_TEXT EXCERPT_
○ ○ ○ ○

The character of Sullivan is actually based on real-life FBI agent John Connolly, who helped protect Boston Irish gangster James ‘Whitey’ Bulger from prosecution in the ‘70s and ‘80s. That story was told in last year’s Black Mass, with Joel Edgerton playing Connolly and Johnny Depp as Whitey.

5. The entire NYPD, except Al Pacino (Serpico)

Coming after the Godfather, Serpico captures Al Pacino at his white-hot best, playing real-life NYPD whistleblower Frank Serpico. Starting out as a uniformed patrolman, Serpico gets a sense of the corruption around him, witnessing his fellow officers take free meals and kick backs from local businesses. Yet it’s not until he’s promoted to detective and discovers colleagues taking bribes, committing violent robberies, and worse that the full scale of the NYPD’s institutional corruption dawns on him. Basically, in Serpico, if you see a cop on the screen and they’re not played by Al Pacino, they’re probably corrupt.

Serpico’s refusal to take a bribe leads to his colleagues arranging for him to be shot during a drug raid. Nice. But Serpico gets his revenge, surviving the attack and going on to testify before a government-led commission into NYPD corruption.

To reflect Serpico’s increasingly counter-culture dissatisfaction with his chosen profession, Pacino’s beard becomes increasing long and luxurious during the film. In reality the scenes were shot out of order, with the beard being trimmed for scenes set earlier in the film’s timeline.

4. The Lieutenant (Bad Lieutenant / The Bad Lieutenant: Port of Call New Orleans)

Harvey Keitel’s ferocious performance as the titular lieutenant in 1992's Bad Lieutenant is one of the actor’s defining parts. This amoral cop, addicted to both gambling and drugs, tries to find redemption by investigating the murder of a nun in New York City. To say it’s a harrowing watch is an understatement, but Keitel’s tortured performance keeps you a willing witness to every single despicable act. Amazingly, this powerful film is one of director Abel Ferrara’s more mainstream films – well, the man did direct The Driller Killer.

○ ○ ○ ○

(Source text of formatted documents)
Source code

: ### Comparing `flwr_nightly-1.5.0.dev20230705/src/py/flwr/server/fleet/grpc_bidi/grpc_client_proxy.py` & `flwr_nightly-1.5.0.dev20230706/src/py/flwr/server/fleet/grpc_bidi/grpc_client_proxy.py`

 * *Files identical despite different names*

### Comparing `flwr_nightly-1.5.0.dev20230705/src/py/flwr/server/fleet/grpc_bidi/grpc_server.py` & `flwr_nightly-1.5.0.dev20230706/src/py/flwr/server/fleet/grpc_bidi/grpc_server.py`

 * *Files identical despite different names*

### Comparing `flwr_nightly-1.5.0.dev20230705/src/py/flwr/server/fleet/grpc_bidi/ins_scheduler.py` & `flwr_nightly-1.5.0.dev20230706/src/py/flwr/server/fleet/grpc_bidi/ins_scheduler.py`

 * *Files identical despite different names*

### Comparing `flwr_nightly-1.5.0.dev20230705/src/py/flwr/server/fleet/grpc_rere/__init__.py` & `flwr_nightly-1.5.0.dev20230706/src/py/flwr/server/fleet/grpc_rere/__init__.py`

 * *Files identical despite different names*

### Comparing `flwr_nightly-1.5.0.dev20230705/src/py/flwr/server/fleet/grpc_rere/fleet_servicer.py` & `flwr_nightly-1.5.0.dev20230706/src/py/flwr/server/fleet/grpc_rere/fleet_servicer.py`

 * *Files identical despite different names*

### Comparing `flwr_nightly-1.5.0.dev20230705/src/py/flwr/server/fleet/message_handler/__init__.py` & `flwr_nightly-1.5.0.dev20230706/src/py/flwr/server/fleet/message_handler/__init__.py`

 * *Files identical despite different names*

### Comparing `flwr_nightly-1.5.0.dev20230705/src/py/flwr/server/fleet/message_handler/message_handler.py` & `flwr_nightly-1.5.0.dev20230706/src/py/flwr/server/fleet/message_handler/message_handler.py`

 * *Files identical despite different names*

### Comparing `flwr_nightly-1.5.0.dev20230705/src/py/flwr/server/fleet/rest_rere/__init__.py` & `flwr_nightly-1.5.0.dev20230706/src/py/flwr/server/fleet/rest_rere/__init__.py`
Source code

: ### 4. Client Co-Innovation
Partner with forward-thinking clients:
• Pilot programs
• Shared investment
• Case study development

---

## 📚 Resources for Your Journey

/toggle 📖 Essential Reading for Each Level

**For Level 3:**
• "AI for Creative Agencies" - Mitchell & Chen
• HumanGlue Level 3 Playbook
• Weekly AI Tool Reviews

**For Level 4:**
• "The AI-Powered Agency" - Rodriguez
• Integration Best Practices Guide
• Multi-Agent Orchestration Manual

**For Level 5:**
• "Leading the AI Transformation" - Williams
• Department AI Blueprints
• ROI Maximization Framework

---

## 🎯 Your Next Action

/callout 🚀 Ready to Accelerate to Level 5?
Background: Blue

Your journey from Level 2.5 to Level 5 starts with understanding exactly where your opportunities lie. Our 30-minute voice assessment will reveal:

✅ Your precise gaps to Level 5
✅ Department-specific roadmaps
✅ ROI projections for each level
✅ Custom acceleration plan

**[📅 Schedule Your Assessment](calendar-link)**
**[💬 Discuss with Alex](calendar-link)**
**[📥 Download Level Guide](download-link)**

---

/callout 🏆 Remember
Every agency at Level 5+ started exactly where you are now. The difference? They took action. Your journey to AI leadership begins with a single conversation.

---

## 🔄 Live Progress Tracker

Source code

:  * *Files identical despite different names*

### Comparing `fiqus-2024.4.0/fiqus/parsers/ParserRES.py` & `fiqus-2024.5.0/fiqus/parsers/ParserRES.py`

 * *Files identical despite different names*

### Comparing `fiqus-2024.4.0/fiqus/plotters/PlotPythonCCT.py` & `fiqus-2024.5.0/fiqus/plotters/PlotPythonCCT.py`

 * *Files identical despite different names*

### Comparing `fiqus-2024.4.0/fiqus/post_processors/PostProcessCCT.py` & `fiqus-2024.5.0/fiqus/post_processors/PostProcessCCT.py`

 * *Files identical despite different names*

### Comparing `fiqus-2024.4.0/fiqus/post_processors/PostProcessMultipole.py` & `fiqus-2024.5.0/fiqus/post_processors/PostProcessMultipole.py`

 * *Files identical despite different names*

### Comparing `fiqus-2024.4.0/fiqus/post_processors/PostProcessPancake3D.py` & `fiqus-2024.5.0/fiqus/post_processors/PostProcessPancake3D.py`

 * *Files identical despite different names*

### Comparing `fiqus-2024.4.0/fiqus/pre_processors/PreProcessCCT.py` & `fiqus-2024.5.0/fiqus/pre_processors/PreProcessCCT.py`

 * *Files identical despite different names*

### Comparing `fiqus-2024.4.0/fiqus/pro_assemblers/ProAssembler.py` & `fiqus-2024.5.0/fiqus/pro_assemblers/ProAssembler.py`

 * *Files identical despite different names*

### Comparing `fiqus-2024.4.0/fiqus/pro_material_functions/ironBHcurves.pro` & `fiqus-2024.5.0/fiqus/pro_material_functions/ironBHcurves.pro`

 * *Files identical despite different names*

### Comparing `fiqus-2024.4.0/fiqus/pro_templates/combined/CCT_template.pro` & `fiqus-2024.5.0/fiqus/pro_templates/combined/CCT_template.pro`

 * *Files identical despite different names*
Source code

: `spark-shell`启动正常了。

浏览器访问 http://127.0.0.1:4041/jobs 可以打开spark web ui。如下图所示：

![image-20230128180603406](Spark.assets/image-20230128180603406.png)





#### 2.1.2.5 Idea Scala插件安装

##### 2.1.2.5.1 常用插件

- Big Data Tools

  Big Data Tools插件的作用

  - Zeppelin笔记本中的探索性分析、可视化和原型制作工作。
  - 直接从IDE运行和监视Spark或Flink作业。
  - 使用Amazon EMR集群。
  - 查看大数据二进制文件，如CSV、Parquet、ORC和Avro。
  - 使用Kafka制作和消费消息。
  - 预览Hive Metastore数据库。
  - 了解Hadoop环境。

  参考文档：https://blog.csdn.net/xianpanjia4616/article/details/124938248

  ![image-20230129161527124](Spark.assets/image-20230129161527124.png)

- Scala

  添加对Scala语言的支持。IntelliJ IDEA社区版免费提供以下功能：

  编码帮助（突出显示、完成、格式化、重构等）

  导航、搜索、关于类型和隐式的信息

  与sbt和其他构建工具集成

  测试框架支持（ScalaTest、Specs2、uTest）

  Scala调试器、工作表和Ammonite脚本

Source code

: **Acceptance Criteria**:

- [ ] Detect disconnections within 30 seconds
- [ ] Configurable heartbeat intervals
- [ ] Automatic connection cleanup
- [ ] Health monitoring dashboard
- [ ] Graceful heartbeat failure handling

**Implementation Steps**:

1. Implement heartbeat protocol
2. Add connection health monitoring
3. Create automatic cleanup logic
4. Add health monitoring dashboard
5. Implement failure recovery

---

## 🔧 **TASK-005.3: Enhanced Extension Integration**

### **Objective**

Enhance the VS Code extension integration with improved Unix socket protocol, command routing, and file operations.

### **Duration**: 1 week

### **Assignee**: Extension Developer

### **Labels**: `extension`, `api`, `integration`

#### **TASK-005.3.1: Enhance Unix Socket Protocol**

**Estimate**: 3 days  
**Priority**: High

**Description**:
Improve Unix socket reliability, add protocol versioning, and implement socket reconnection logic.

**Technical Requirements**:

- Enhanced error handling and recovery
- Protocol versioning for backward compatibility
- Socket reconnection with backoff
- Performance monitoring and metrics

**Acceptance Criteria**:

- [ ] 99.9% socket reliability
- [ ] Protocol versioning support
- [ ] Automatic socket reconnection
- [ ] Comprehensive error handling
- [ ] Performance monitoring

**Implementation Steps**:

○ ○ ○ ○

_WHAT THE TASK REQUIRES_
Pick up the countdown of corrupt movie cops after its last sentence and keep writing in the same style.

_REPLY TO THE EXERCISE_
Things took a turn for the wild-eyed when Werner Herzog cast Nicolas Cage in quasi-sequel The Bad Lieutenant: Port of Call New Orleans. This time the character had a name, Terence McDonagh, and prowled the streets of post-Katrina New Orleans. Although both films follow a drug-addled, corrupt police officer on a seemingly downward spiral, they are completely different in tone, with unconventional German director Werner Herzog swapping out catholic guilt for black comedy (and lizard hallucinations) in the follow-up. Reimagining, sequel-in-name only, cynical marketing ploy to shift tickets, call it what you will, Port of Call reminded audiences of Cage’s mercurial talents after a slew of atrocious Z-list actioners.

3. Dudley Smith (LA Confidential)

Described as a near-demonic police detective by the New York Times, LA Confidential’s Lieutenant Dudley Smith (James Cromwell) is the corrupt cops' corrupt cop. At first glance, Smith is a mentor figure to brutal Officer Bud White (Russell Crowe) and ambitious Sergeant Ed Exley (Guy Pearce). But in actuality, Smith heads a criminal empire trying to muscle in on the heroin business following the arrest of gangster Mickey Cohen. Even when he’s attending to actual police work, Smith’s methods aren’t exactly textbook. Here’s how he praises Bud’s interrogation technique: “I admire you as a policeman — particularly your adherence to violence as a necessary adjunct to the job.” Talk about throwing the book at them.

Smith might be corrupt in the film, but he’s even dirtier in the James Ellroy source material. Whether that’s arranging hook-ups for a young JFK, hitting his favourite opium den, or playing favourites in a Chinatown gang war, he’s into everything. And that’s just in Perfidia, Smith’s latest Ellroy-penned amoral adventure.

2. 'Killer' Joe Cooper (Killer Joe)

When failed drug-dealer Chris (Emile Hirsch) finds himself owing a not insubstantial amount of money to some shady characters in Killer Joe, he comes up with one heck of an ill-advised plan: put out a contract on his monstrous mother’s life and pocket the life insurance. Pity he hires Detective ‘Killer’ Joe Cooper (Matthew McConaughey) for the task, a Texas police officer who just so happens to moonlight as a killer for hire. Chris quickly finds himself out of his depth with Joe, with the detective sadistically making his presence known to Chris’ trailer-trash family, including handing out horrific beat-downs and much, much worse.

McConaughey’s menacing performance as Killer Joe forms a key part of the actor’s comeback (aka the McConaissance) into the mainstream, and it’s easy to see why. The cruel intelligence of McConaughey’s Joe is so far removed from the rom-com leads the actor was once known for, the performance practically eviscerates those past roles from your memory. As for that fried chicken scene at the end of Killer Joe, well that is best left for audiences to discover for themselves.

Will McConaughey bring some of Joe to his portrayal of the Man in Black in The Dark Tower? Now that’s a terrifying thought.

1. Alonzo Harris (Training Day)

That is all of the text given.